Mock patient on Maquet split-leg table. Note that legs are spread and straight; no lithotomy position is used.

Mock patient in steep Trendelenburg position with legs split but straight. Securing straps normally placed at the level of the calves and mid thighs bilaterally (with padding between them and the patient) were not used in this mock patient to prevent obscuring the position of the legs.

Mock patient with robot being docked between patient's legs. Notice legs are straight, patient is in Trendelenburg, and the robotic arm to the patient's left is in proximity to the patient's left leg.
Care is taken to avoid any contact between the arms of the robot and the patient during docking. Once the robot's arms are successfully docked to the trocars, the robot's arms are re-positioned to allow complete mobility of the robot during the case.
At this point the surgeon must ensure that no pressure points exist between the robot arms and the patient. One specific area of danger exists between the robot's fourth arm and the patient's left leg. Minimal clearance exists and it must be monitored for potential compression. Figure 5 shows the surgeon checking for clearance at this location by passing his hand between the patient and the robot. This step is repeated at regular intervals throughout the case by the assistant given the mobility of the robot's arms during the procedure.

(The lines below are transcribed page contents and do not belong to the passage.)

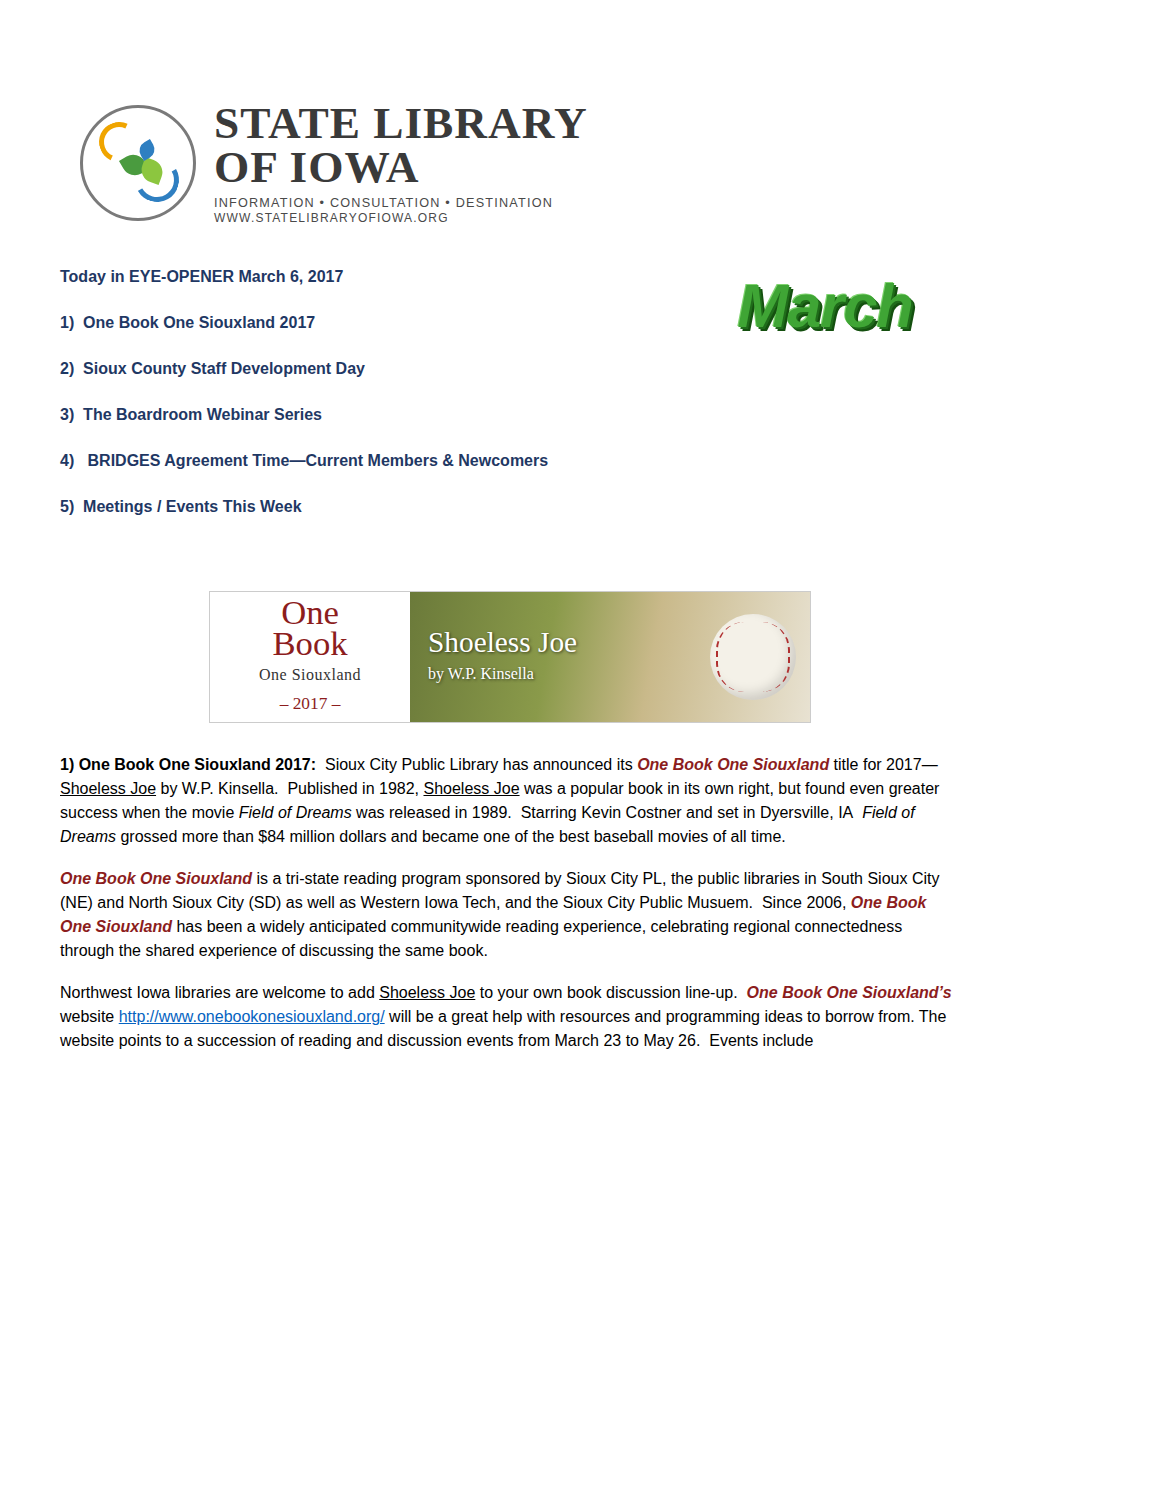State Library
of Iowa
Information • Consultation • Destination
www.statelibraryofiowa.org
Today in EYE-OPENER March 6, 2017
1) One Book One Siouxland 2017
2) Sioux County Staff Development Day
3) The Boardroom Webinar Series
4) BRIDGES Agreement Time—Current Members & Newcomers
5) Meetings / Events This Week
March
One
Book
One Siouxland
– 2017 –
Shoeless Joe
by W.P. Kinsella
1) One Book One Siouxland 2017: Sioux City Public Library has announced its One Book One Siouxland title for 2017—Shoeless Joe by W.P. Kinsella. Published in 1982, Shoeless Joe was a popular book in its own right, but found even greater success when the movie Field of Dreams was released in 1989. Starring Kevin Costner and set in Dyersville, IA Field of Dreams grossed more than $84 million dollars and became one of the best baseball movies of all time.
One Book One Siouxland is a tri-state reading program sponsored by Sioux City PL, the public libraries in South Sioux City (NE) and North Sioux City (SD) as well as Western Iowa Tech, and the Sioux City Public Musuem. Since 2006, One Book One Siouxland has been a widely anticipated communitywide reading experience, celebrating regional connectedness through the shared experience of discussing the same book.
Northwest Iowa libraries are welcome to add Shoeless Joe to your own book discussion line-up. One Book One Siouxland’s website http://www.onebookonesiouxland.org/ will be a great help with resources and programming ideas to borrow from. The website points to a succession of reading and discussion events from March 23 to May 26. Events include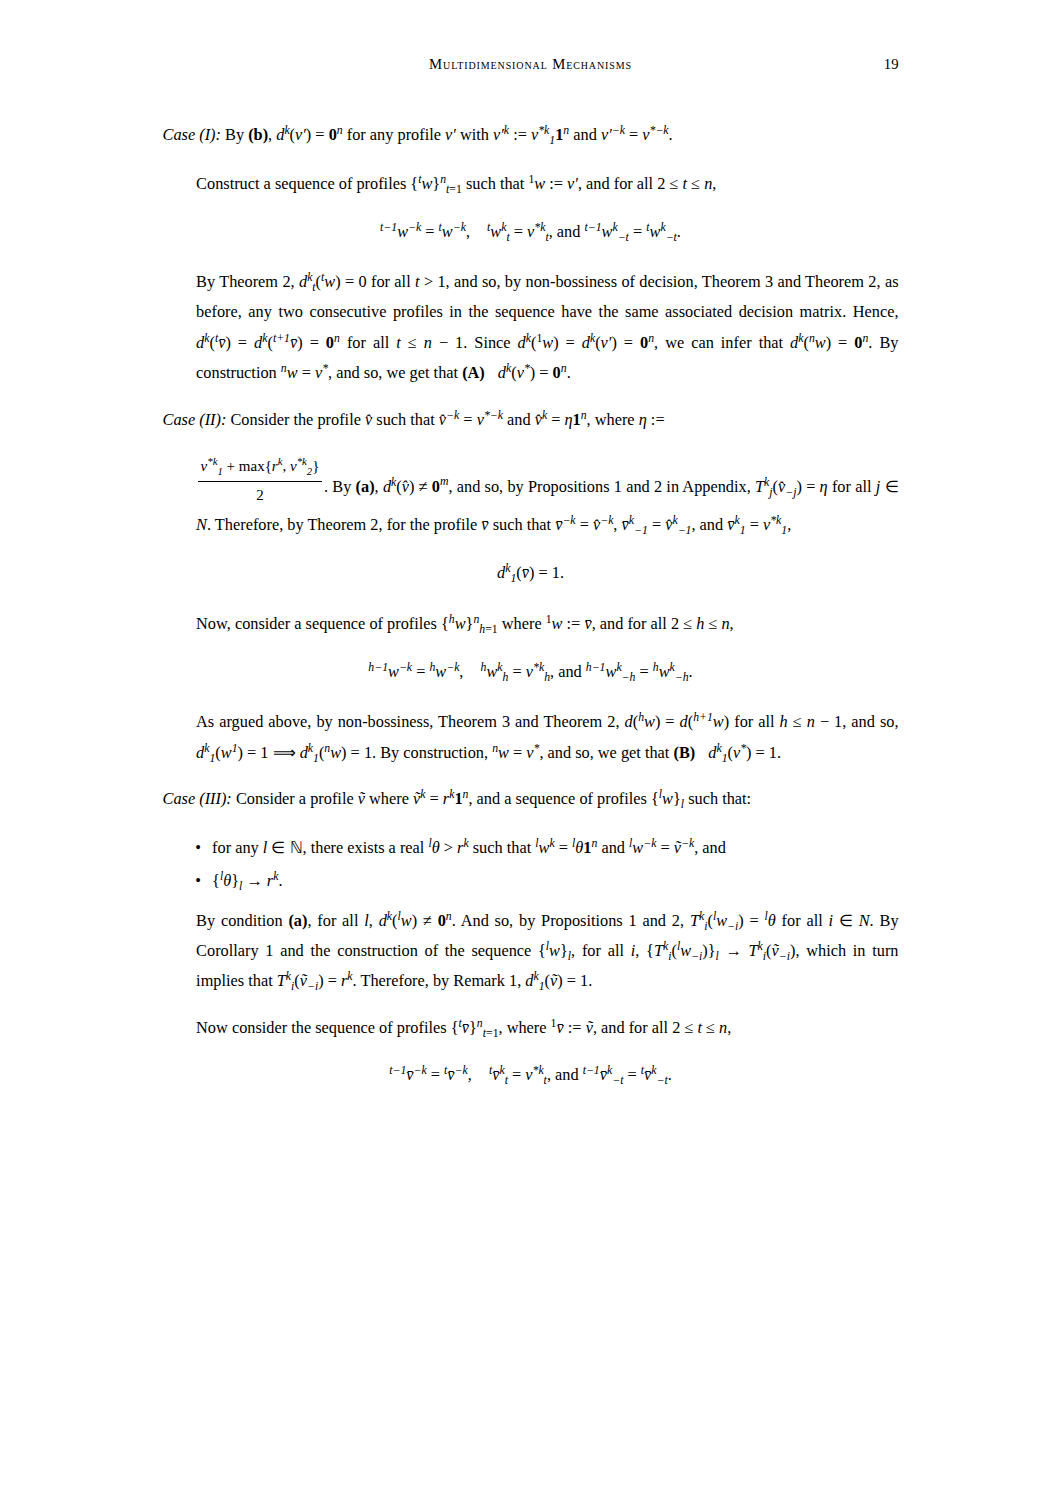Multidimensional Mechanisms 19
Case (I): By (b), dk(v′) = 0n for any profile v′ with v′k := v*k11n and v′−k = v*−k.
Construct a sequence of profiles {tw}nt=1 such that 1w := v′, and for all 2 ≤ t ≤ n,
t−1w−k = tw−k, twkt = v*kt, and t−1wk−t = twk−t.
By Theorem 2, dkt(tw) = 0 for all t > 1, and so, by non-bossiness of decision, Theorem 3 and Theorem 2, as before, any two consecutive profiles in the sequence have the same associated decision matrix. Hence, dk(tv̄) = dk(t+1v̄) = 0n for all t ≤ n − 1. Since dk(1w) = dk(v′) = 0n, we can infer that dk(nw) = 0n. By construction nw = v*, and so, we get that (A) dk(v*) = 0n.
Case (II): Consider the profile v̂ such that v̂−k = v*−k and v̂k = η 1n, where η :=
v*k1 + max{rk, v*k2}2. By (a), dk(v̂) ≠ 0m, and so, by Propositions 1 and 2 in Appendix, Tkj(v̂−j) = η for all j ∈ N. Therefore, by Theorem 2, for the profile v̄̄ such that v̄̄−k = v̂−k, v̄̄k−1 = v̂k−1, and v̄̄k1 = v*k1,
dk1(v̄̄) = 1.
Now, consider a sequence of profiles {hw}nh=1 where 1w := v̄̄, and for all 2 ≤ h ≤ n,
h−1w−k = hw−k, hwkh = v*kh, and h−1wk−h = hwk−h.
As argued above, by non-bossiness, Theorem 3 and Theorem 2, d(hw) = d(h+1w) for all h ≤ n − 1, and so, dk1(w1) = 1 ⟹ dk1(nw) = 1. By construction, nw = v*, and so, we get that (B) dk1(v*) = 1.
Case (III): Consider a profile ṽ where ṽk = rk 1n, and a sequence of profiles {lw}l such that:
for any l ∈ ℕ, there exists a real lθ > rk such that lwk = lθ 1n and lw−k = ṽ−k, and
{lθ}l → rk.
By condition (a), for all l, dk(lw) ≠ 0n. And so, by Propositions 1 and 2, Tki(lw−i) = lθ for all i ∈ N. By Corollary 1 and the construction of the sequence {lw}l, for all i, {Tki(lw−i)}l → Tki(ṽ−i), which in turn implies that Tki(ṽ−i) = rk. Therefore, by Remark 1, dk1(ṽ) = 1.
Now consider the sequence of profiles {tv̄}nt=1, where 1v̄ := ṽ, and for all 2 ≤ t ≤ n,
t−1v̄−k = tv̄−k, tv̄kt = v*kt, and t−1v̄k−t = tv̄k−t.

Surgeon checking space between patient's left lower leg and the robot's fourth arm during actual procedure.
To formalize the maneuvers previously described, we instituted a robot timeout, which is now used in every case. The robot timeout is a checklist that ensures that the following steps are appropriately followed during every case. Each step is documented and inspected after the robot has been docked, before all instrumentation are placed in the robot, and before the surgeon begins operating at the robot console. These steps are completed by the primary surgeon though physical examination ensures that the robot is not improperly contacting the patient. The content of our checklist is listed below: Position of extremities Type and location of restraints, positioning aids, and padding materials Position changes made during procedure (e.g., lowering or raising legs, and supine to lithotomy to supine) Use and location of warming and cooling blankets or devices
On a more general note, the majority of these steps are applicable to cases other than RALP. Further, compartment syndrome itself is an uncommon but not rare complication of many surgeries as well as trauma. Surgeons commonly perform pelvic surgery with patients in the Trendelenburg position, and with the exception of checking for improper contact between the robot and the patient, all of these steps apply to all surgical fields that use similar patient positioning. It is important for all surgeons to maintain a high degree of suspicion for compartment syndrome in any patient after prolonged Trendelenburg position regardless of the underlying pathology.
Conclusions
In this specific case, we feel that an unsuspected injury to the patient's left common iliac artery (likely related to his work-related injury many years previous though possibly related to an unknown vasculitis such as Burger's syndrome, which can cause chronic arterial narrowing) predisposed him to an acute thrombotic episode during prolonged surgery in the Trendelenburg position. We do not believe that there was pressure on the patient's left leg from the robot's fourth arm given the lack of discoloration or bruising and the significant collaterals present on postevent MRA. This case highlights the inherent risk of the Trendelenburg position and the need for careful postoperative monitoring of patients.
RALP is a safe, effective, and minimally invasive method to surgically treat prostate cancer and its use will likely continue to increase. The technological challenges of this procedure should not be minimized or overlooked, however, as the potential complications are significant. We hope that by highlighting one specific area of danger—the proximity of the fourth robot arm to the patient's left lower leg and recommending a formal robot timeout procedure—we can minimize the risk of complications during this procedure.
Footnotes
Disclosure Statements
No competing financial interests exist for any of the authors.